* [EXERCISE INSTRUCTIONS] What is the number of lines in the following data that contain "notre"? Answer with the number alone.

* [INPUT]
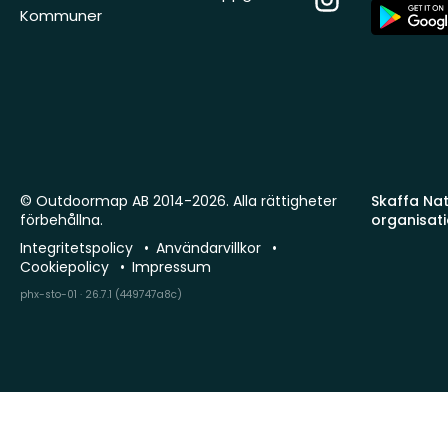
App
Kommuner
Store
© Outdoormap AB 2014-2026. Alla rättigheter
Skaffa Natu
förbehållna.
organisat
Integritetspolicy
Användarvillkor
Cookiepolicy
Impressum
phx-sto-01 · 26.7.1 (449747a8c)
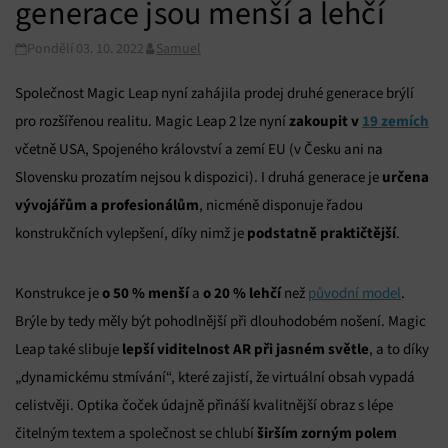
generace jsou menší a lehčí
Pondělí 03. 10. 2022
Samuel
Společnost Magic Leap nyní zahájila prodej druhé generace brýlí
zakoupit v
19 zemích
pro rozšířenou realitu. Magic Leap 2 lze nyní
včetně USA, Spojeného království a zemí EU (v Česku ani na
určena
Slovensku prozatím nejsou k dispozici). I druhá generace je
vývojářům a profesionálům
, nicméně disponuje řadou
podstatně praktičtější
konstrukčních vylepšení, díky nimž je
.
o 50 % menší
o 20 % lehčí
Konstrukce je
a
než
původní model
.
Brýle by tedy měly být pohodlnější při dlouhodobém nošení. Magic
lepší viditelnost AR při jasném světle
Leap také slibuje
, a to díky
„dynamickému stmívání“, které zajistí, že virtuální obsah vypadá
celistvěji. Optika čoček údajně přináší kvalitnější obraz s lépe
širším zorným polem
čitelným textem a společnost se chlubí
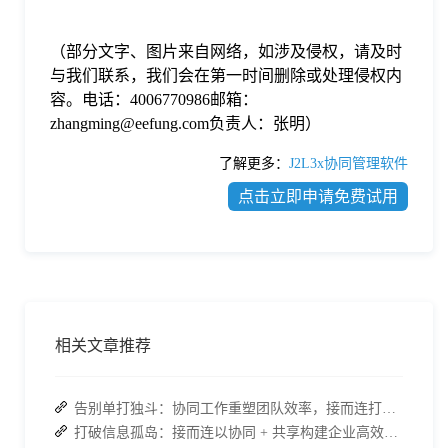
（部分文字、图片来自网络，如涉及侵权，请及时
与我们联系，我们会在第一时间删除或处理侵权内
容。电话：4006770986邮箱：
zhangming@eefung.com负责人：张明）
了解更多：
J2L3x协同管理软件
点击立即申请免费试用
相关文章推荐
告别单打独斗：协同工作重塑团队效率，接而连打造数据合规协作空间
打破信息孤岛：接而连以协同 + 共享构建企业高效办公生态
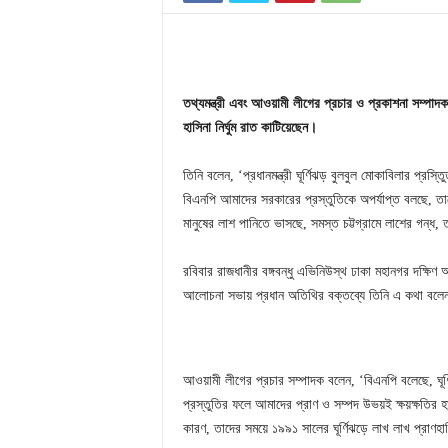
তথ্যমন্ত্রী
এবং
আওয়ামী
লীগের
প্রচার
ও
প্রকাশনা
সম্পাদক
হাসিনা
নির্ঘুম
রাত
কাটিয়েছেন।
তিনি বলেন, ‘প্রধানমন্ত্রী ঘূর্ণিঝড় বুলবুল মোকাবিলার প্রস্ত
বিএনপি আমাদের সরকারের প্রস্তুতিকে অপর্যাপ্ত বলছে, তাদ
মানুষের লাশ পানিতে ভাসছে, সমস্ত চট্টগ্রামে লাশের গন্ধ
রবিবার রাজধানীর বঙ্গবন্ধু এভিনিউস্থ ঢাকা মহানগর দক্ষিণ
আলোচনা সভায় প্রধান অতিথির বক্তব্যে তিনি এ কথা ব
আওয়ামী লীগের প্রচার সম্পাদক বলেন, ‘বিএনপি বলেছে, ঘূর্ণ
প্রস্তুতির ফলে আমাদের প্রাণ ও সম্পদ উভয়ই ক্ষয়ক্ষতির
কারণ, তাদের সময়ে ১৯৯১ সালের ঘূর্ণিঝড়ে লাখ লাখ প্রাণহান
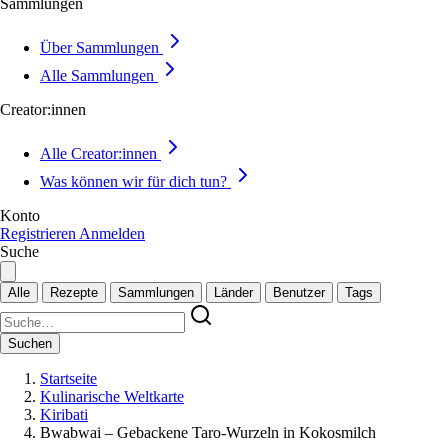
Sammlungen
Über Sammlungen
Alle Sammlungen
Creator:innen
Alle Creator:innen
Was können wir für dich tun?
Konto
Registrieren
Anmelden
Suche
Alle
Rezepte
Sammlungen
Länder
Benutzer
Tags
Suchen
Startseite
Kulinarische Weltkarte
Kiribati
Bwabwai – Gebackene Taro-Wurzeln in Kokosmilch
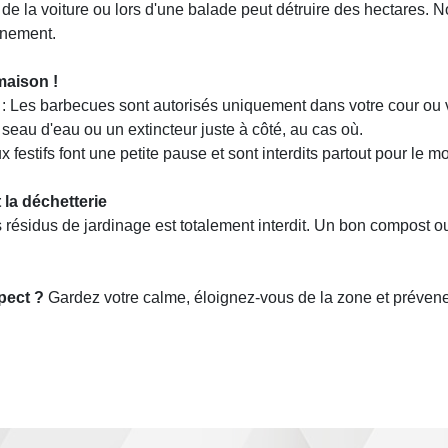
 de la voiture ou lors d'une balade peut détruire des hectares. 
nnement.
maison !
 : Les barbecues sont autorisés uniquement dans votre cour ou v
 seau d'eau ou un extincteur juste à côté, au cas où.
x festifs font une petite pause et sont interdits partout pour le 
 la déchetterie
 résidus de jardinage est totalement interdit. Un bon compost ou 
pect ?
Gardez votre calme, éloignez-vous de la zone et prévene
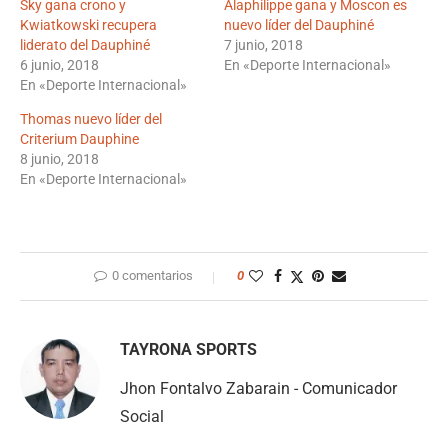
Sky gana crono y
Alaphilippe gana y Moscon es
Kwiatkowski recupera
nuevo líder del Dauphiné
liderato del Dauphiné
7 junio, 2018
6 junio, 2018
En «Deporte Internacional»
En «Deporte Internacional»
Thomas nuevo líder del
Criterium Dauphine
8 junio, 2018
En «Deporte Internacional»
0 comentarios
0
TAYRONA SPORTS
Jhon Fontalvo Zabarain - Comunicador
Social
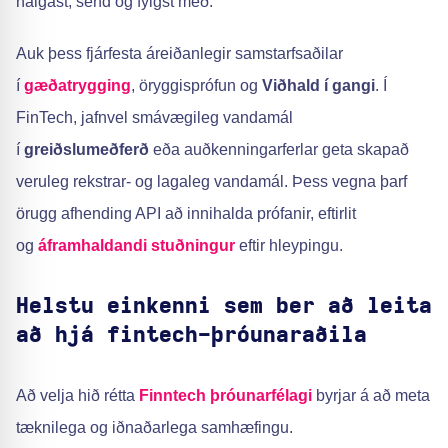
nálgast, send og fylgst með.
Auk þess fjárfesta áreiðanlegir samstarfsaðilar
í
gæðatrygging
, öryggisprófun og
Viðhald í gangi
. Í
FinTech, jafnvel smávægileg vandamál
í
greiðslumeðferð
eða auðkenningarferlar geta skapað
veruleg rekstrar- og lagaleg vandamál. Þess vegna þarf
örugg afhending API að innihalda prófanir, eftirlit
og
áframhaldandi stuðningur
eftir hleypingu.
Helstu einkenni sem ber að leita
að hjá fintech-þróunaraðila
Að velja hið rétta
Finntech þróunarfélagi
byrjar á að meta
tæknilega og iðnaðarlega samhæfingu.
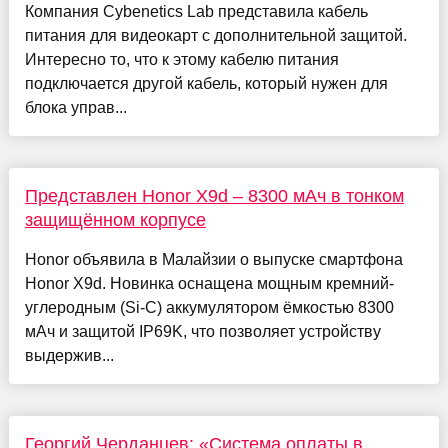
Компания Cybenetics Lab представила кабель
питания для видеокарт с дополнительной защитой.
Интересно то, что к этому кабелю питания
подключается другой кабель, который нужен для
блока управ...
Представлен Honor X9d – 8300 мАч в тонком
защищённом корпусе
Honor объявила в Малайзии о выпуске смартфона
Honor X9d. Новинка оснащена мощным кремний-
углеродным (Si-C) аккумулятором ёмкостью 8300
мАч и защитой IP69K, что позволяет устройству
выдержив...
Георгий Черданцев: «Система оплаты в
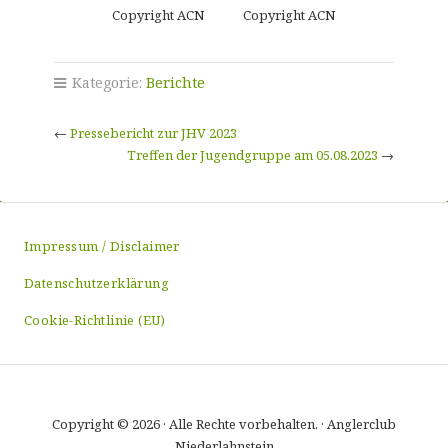
Copyright ACN
Copyright ACN
Kategorie:
Berichte
←
Pressebericht zur JHV 2023
Treffen der Jugendgruppe am 05.08.2023
→
Impressum / Disclaimer
Datenschutzerklärung
Cookie-Richtlinie (EU)
Copyright © 2026 · Alle Rechte vorbehalten. · Anglerclub
Niederlahnstein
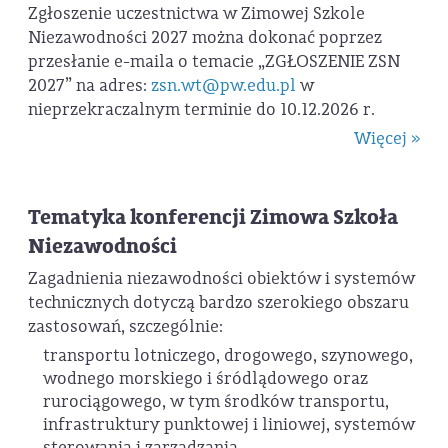
Zgłoszenie uczestnictwa w Zimowej Szkole
Niezawodności 2027 można dokonać poprzez
przesłanie e-maila o temacie „ZGŁOSZENIE ZSN
2027” na adres:
zsn.wt@pw.edu.pl
w
nieprzekraczalnym terminie do 10.12.2026 r.
Więcej »
Tematyka konferencji Zimowa Szkoła
Niezawodności
Zagadnienia niezawodności obiektów i systemów
technicznych dotyczą bardzo szerokiego obszaru
zastosowań, szczególnie:
transportu lotniczego, drogowego, szynowego,
wodnego morskiego i śródlądowego oraz
rurociągowego, w tym środków transportu,
infrastruktury punktowej i liniowej, systemów
sterowania i zarządzania,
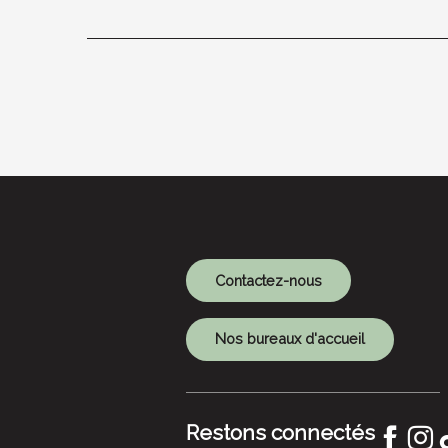
Contactez-nous
Nos bureaux d'accueil
Restons connectés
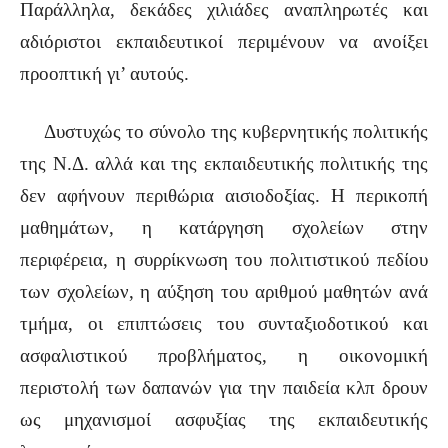
Παράλληλα, δεκάδες χιλιάδες αναπληρωτές και
αδιόριστοι εκπαιδευτικοί περιμένουν να ανοίξει
προοπτική γι’ αυτούς.
Δυστυχώς το σύνολο της κυβερνητικής πολιτικής
της Ν.Δ. αλλά και της εκπαιδευτικής πολιτικής της
δεν αφήνουν περιθώρια αισιοδοξίας. Η περικοπή
μαθημάτων, η κατάργηση σχολείων στην
περιφέρεια, η συρρίκνωση του πολιτιστικού πεδίου
των σχολείων, η αύξηση του αριθμού μαθητών ανά
τμήμα, οι επιπτώσεις του συνταξιοδοτικού και
ασφαλιστικού προβλήματος, η οικονομική
περιστολή των δαπανών για την παιδεία κλπ δρουν
ως μηχανισμοί ασφυξίας της εκπαιδευτικής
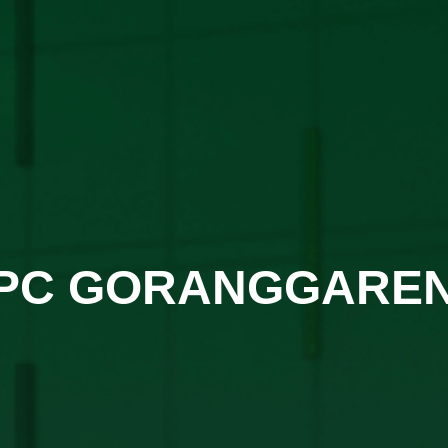
PC GORANGGARE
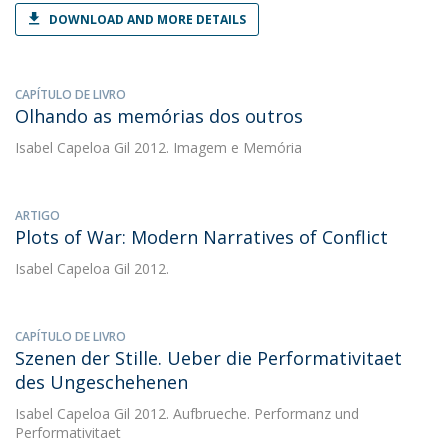
DOWNLOAD AND MORE DETAILS
CAPÍTULO DE LIVRO
Olhando as memórias dos outros
Isabel Capeloa Gil
2012. Imagem e Memória
ARTIGO
Plots of War: Modern Narratives of Conflict
Isabel Capeloa Gil
2012.
CAPÍTULO DE LIVRO
Szenen der Stille. Ueber die Performativitaet
des Ungeschehenen
Isabel Capeloa Gil
2012. Aufbrueche. Performanz und
Performativitaet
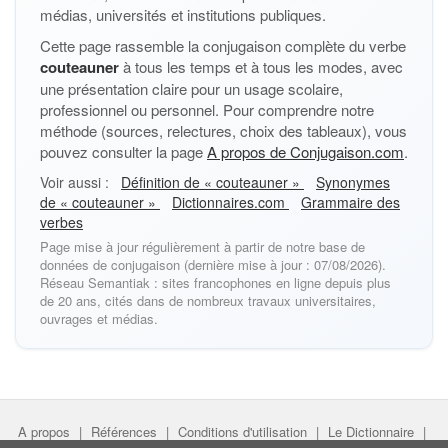
médias, universités et institutions publiques.
Cette page rassemble la conjugaison complète du verbe
couteauner
à tous les temps et à tous les modes, avec
une présentation claire pour un usage scolaire,
professionnel ou personnel. Pour comprendre notre
méthode (sources, relectures, choix des tableaux), vous
pouvez consulter la page
A propos de Conjugaison.com
.
Voir aussi :
Définition de « couteauner »
Synonymes
de « couteauner »
Dictionnaires.com
Grammaire des
verbes
Page mise à jour régulièrement à partir de notre base de
données de conjugaison (dernière mise à jour : 07/08/2026).
Réseau Semantiak : sites francophones en ligne depuis plus
de 20 ans, cités dans de nombreux travaux universitaires,
ouvrages et médias.
A propos
|
Références
|
Conditions d'utilisation
|
Le Dictionnaire
|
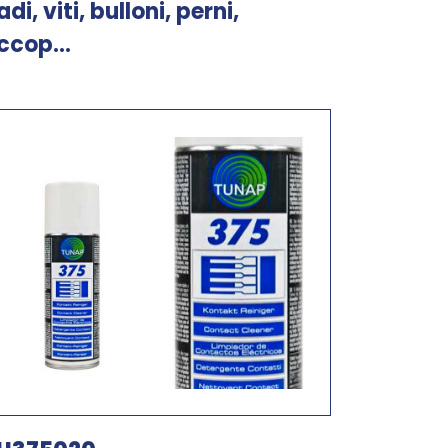
adi, viti, bulloni, perni,
ccop...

* [REPLY TO THE TASK] 2